Se a probabilidade de ter sido um crime político já tornava o assassinato de Marielle Franco, em 2018, um dos piores momentos da história política brasileira, as investigações em curso pela Polícia Federal fazem despontar um cenário ainda mais sombrio do que se imaginava. Se tudo vier a ser comprovado, os fatos em apuração demonstram o nível de capilaridade e articulação do crime organizado no Rio de Janeiro, inclusive contaminando as instituições, com ramificações na polícia, na Justiça e na política local e federal. O que a fuga da prisão de segurança máxima de Mossoró, de bandidos ligados ao tráfico de drogas, denunciou em episódio recente, o caso Marielle escancara em tintas repugnantes. A situação é alarmante. O avanço da criminalidade em um estado preocupa o país inteiro. Em Pernambuco, por exemplo, o domínio das gangues do tráfico se espalha das penitenciárias para as comunidades em diversas cidades, impondo aflições para a população e sérios problemas para as autoridades de segurança pública.

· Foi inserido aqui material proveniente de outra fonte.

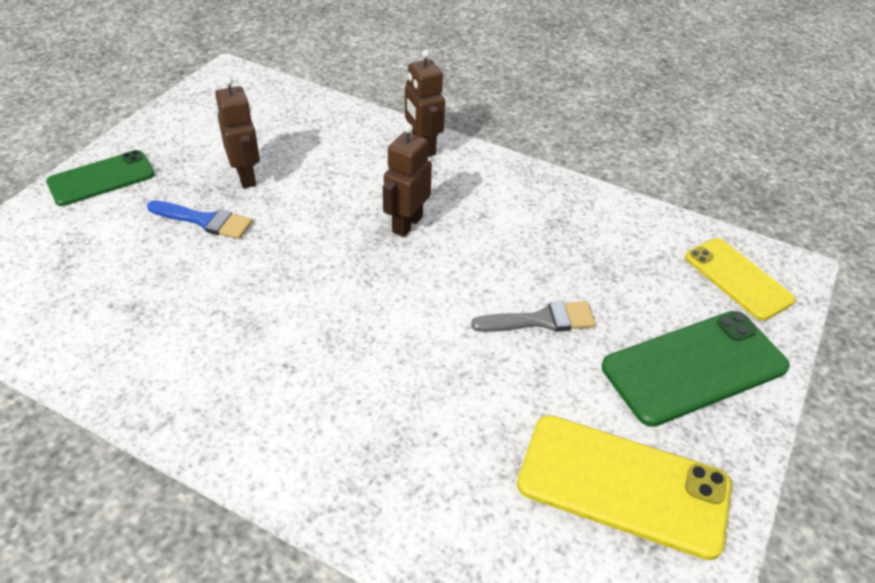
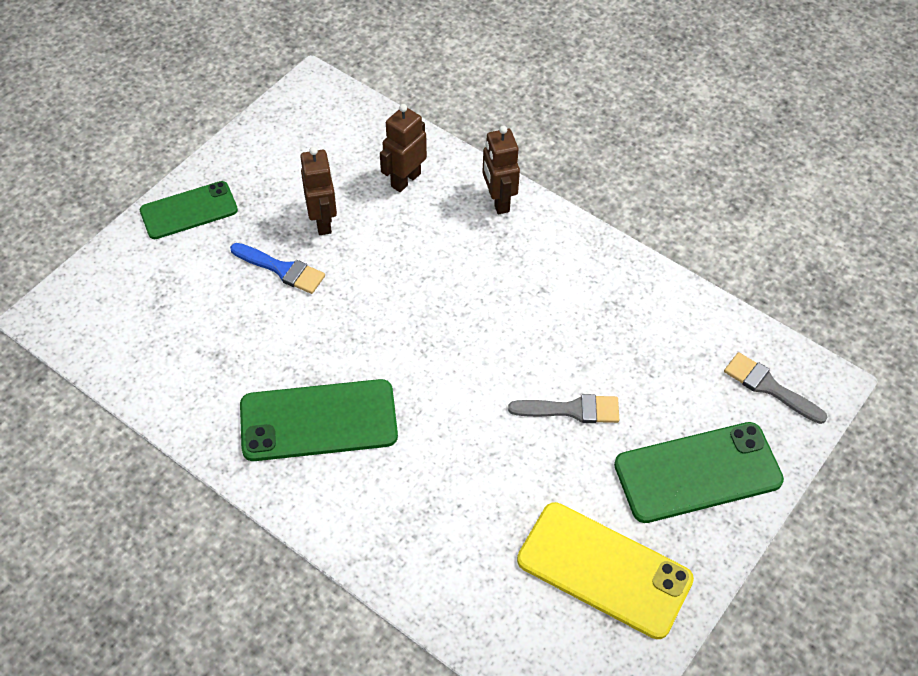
camera: 10 degrees right, 10 degrees up
(256, 360) = (318, 420): none -> green phone
(407, 224) = (468, 292): brown robot -> brown robot (405, 180)
(738, 278) = (769, 387): yellow phone -> grey brush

A prisão dos supostos mandantes do crime cometido há seis anos, por outro lado, também serve para ilustrar – caso as indicações se confirmem – a importância do trabalho investigativo técnico da Polícia Federal, que pode ter solucionado o caso que, deixado à polícia local, não saía do canto. As descobertas da PF explicam por que: o envolvimento de policiais com as milícias e o assassinato de Marielle impediam as investigações de ir adiante. Uma das motivações para o crime teria sido a atuação da vereadora em áreas dominadas por milícias, redutos eleitorais dos irmãos sob investigação – que negam a participação como mandantes.
O relatório de quase 500 páginas da Polícia Federal aponta a questão imobiliária como pano de fundo da divergência do interesse dos supostos mandantes com a influência crescente de Marielle Franco junto à comunidade. Segundo o ministro da Justiça, Ricardo Lewandowski, a vereadora postulava as mesmas terras para fins de moradia popular. O diretor-geral da Polícia Federal, Andrei Soares, por sua vez, acredita que o crime tenha sido cometido em um contexto mais amplo, em que as milícias eram confrontadas por Marielle.
Do ataque inadmissível à democracia, realçado com a covarde emboscada que tirou a vida de uma vereadora e seu assessor, surgem evidências da impregnação do crime nas instituições brasileiras, que precisa ser esclarecida e combatida. Além do ex-chefe da Polícia Civil do Rio de Janeiro, Rivaldo Barbosa, os irmãos Brazão foram detidos: Domingos é conselheiro do Tribunal de Contas do Estado, e Chiquinho, nada menos que deputado federal – na época, vereador, portanto colega de parlamento e adversário político de Marielle. O partido de Chiquinho é o União Brasil, que já deu início ao processo de expulsão dele do partido. A perda de mandato é outra possibilidade, a ser examinada por seus pares no Congresso, em paralelo à continuidade do processo na Justiça.